Maçın hemen başında güzel bir frikik golüyle İngiltere öne geçince
skor avantajıyla beraber çok da elverişli bir saha içi ortamı
yakalamıştı. Ama risk alan yorgun rakibi karşısında hiç organize
atak yapmadan kontratak düşünmeleri ve sadece uzun toplarla
sprinter olan Sterling'i kaçırmak istemeleri güçlü bir takım için
olumsuz bir tabloydu. Sterling de zaten müthiş deparlarına rağmen
işin sonunu getirmekte beceriksiz bir oyuncu. İkinci yarı da böyle
başladı. Ama dakikalar geçtikçe İngiltere o kadar kötü oynuyordu ki
Hırvatistan'a zorla hücum etmek için moral verdiler. Ve ardından
beraberlik golü geldi. Ondan sonra 120 dakikanın sonuna kadar
oyunun tek hakimi Hırvatistan'dı. İngilizler'in hocası Southgate
bana göre; çok zayıf bir hoca. Bu konudaki en büyük örneğim de
2-1'den sonra Vardy'yi sahaya sürmesiydi. Halbuki İngilitere
öndeyken rakip de risk almışken bu futbolcuyu kullanacaksın.

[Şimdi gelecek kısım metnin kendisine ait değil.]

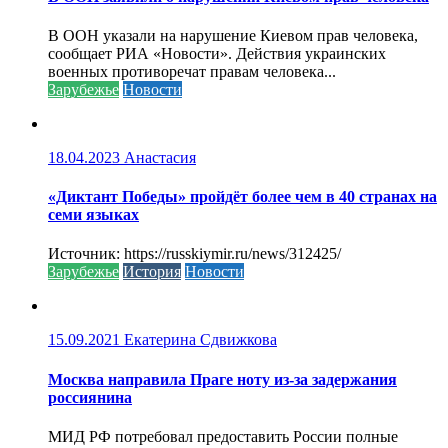
В ООН указали на нарушение Киевом прав человека,
сообщает РИА «Новости». Действия украинских
военных противоречат правам человека...
Зарубежье
Новости
18.04.2023
Анастасия
«Диктант Победы» пройдёт более чем в 40 странах на
семи языках
Источник: https://russkiymir.ru/news/312425/
Зарубежье
История
Новости
15.09.2021
Екатерина Сдвижкова
Москва направила Праге ноту из-за задержания
россиянина
МИД РФ потребовал предоставить России полные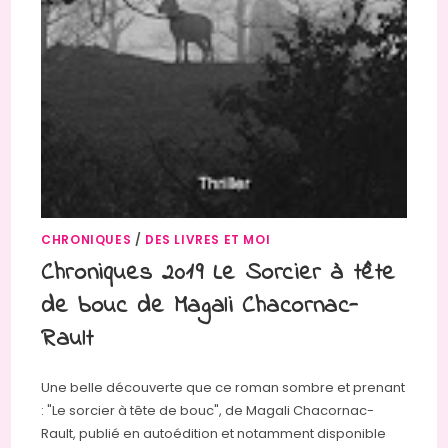
CHRONIQUES
/
DES LIVRES ET MOI
Chroniques 2019 Le Sorcier à tête
de bouc de Magali Chacornac-
Rault
Une belle découverte que ce roman sombre et prenant
: "Le sorcier à tête de bouc", de Magali Chacornac-
Rault, publié en autoédition et notamment disponible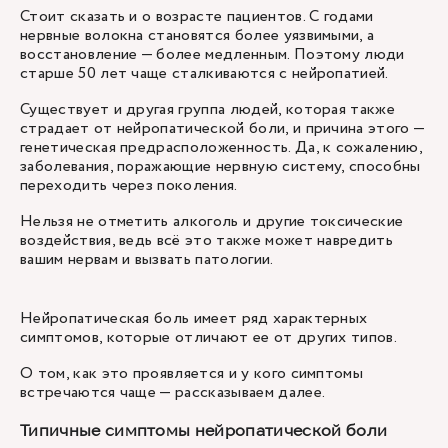
Стоит сказать и о возрасте пациентов. С годами
нервные волокна становятся более уязвимыми, а
восстановление — более медленным. Поэтому люди
старше 50 лет чаще сталкиваются с нейропатией.
Существует и другая группа людей, которая также
страдает от нейропатической боли, и причина этого —
генетическая предрасположенность. Да, к сожалению,
заболевания, поражающие нервную систему, способны
переходить через поколения.
Нельзя не отметить алкоголь и другие токсические
воздействия, ведь всё это также может навредить
вашим нервам и вызвать патологии.
Нейропатическая боль имеет ряд характерных
симптомов, которые отличают ее от других типов.
О том, как это проявляется и у кого симптомы
встречаются чаще — рассказываем далее.
Типичные симптомы нейропатической боли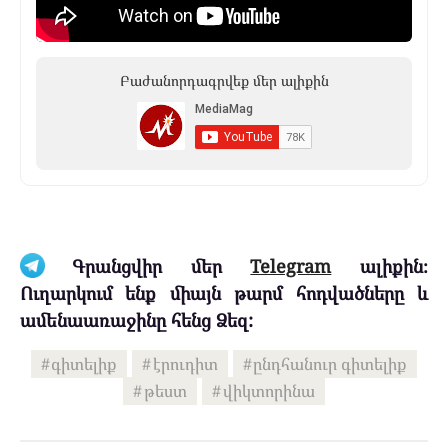
Բաժանորդագրվեք մեր ալիքին
Գրանցվիր մեր
Telegram
ալիքին։
Ուղարկում ենք միայն թարմ հոդվածները և
ամենաառաջինը հենց Ձեզ:
գիտելիք
էրուդիտ
ընդհանուր գիտելիք
թեստ
վիկտորինա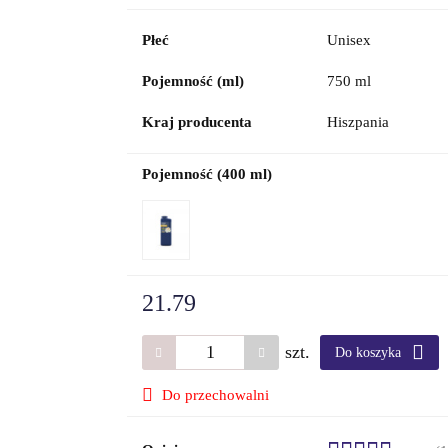
Płeć
Unisex
Pojemność (ml)
750 ml
Kraj producenta
Hiszpania
Pojemność (400 ml)
21.79
szt.
Do koszyka
Do przechowalni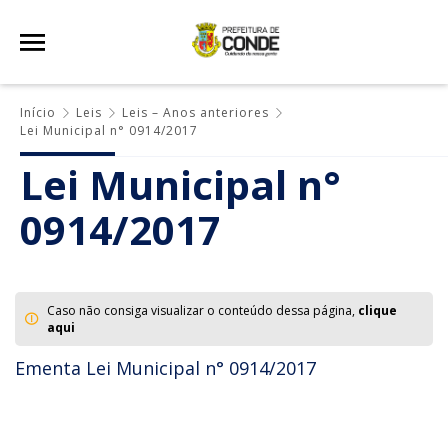
Início
Leis
Leis – Anos anteriores
Lei Municipal n° 0914/2017
Lei Municipal n°
0914/2017
Caso não consiga visualizar o conteúdo dessa página,
clique
aqui
Ementa Lei Municipal n° 0914/2017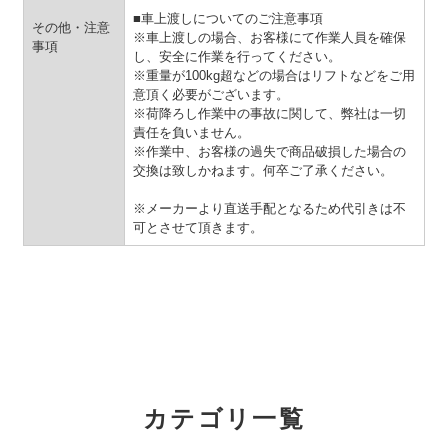
■車上渡しについてのご注意事項
その他・注意
※車上渡しの場合、お客様にて作業人員を確保
事項
し、安全に作業を行ってください。
※重量が100kg超などの場合はリフトなどをご用
意頂く必要がございます。
※荷降ろし作業中の事故に関して、弊社は一切
責任を負いません。
※作業中、お客様の過失で商品破損した場合の
交換は致しかねます。何卒ご了承ください。
※メーカーより直送手配となるため代引きは不
可とさせて頂きます。
カテゴリ一覧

Sonuçta yorgun Hırvatistan, üçüncü 120 dakikasından büyük bir
zaferle ayrıldı. Gönülden kutlamak lazım... Vida çok başarılı bir
performans gösterdi. Modric gerçekten büyük bir futbolcu. Bizim
genç yeteneklerimizin Modric'in bu profesyonelliğini ve hırsını
örnek almaları gerekiyor. Cüneyt Çakır zorluk derecesi yüksek maçta
zaman zaman oyuncuların da gerildiği anlarda son derece kendine
güvenli ve başarılı bir yönetim gösterdi. İki dünya kupasında üst
üste yarı final yönetmek hiç de küçümsenecek bir iş değil.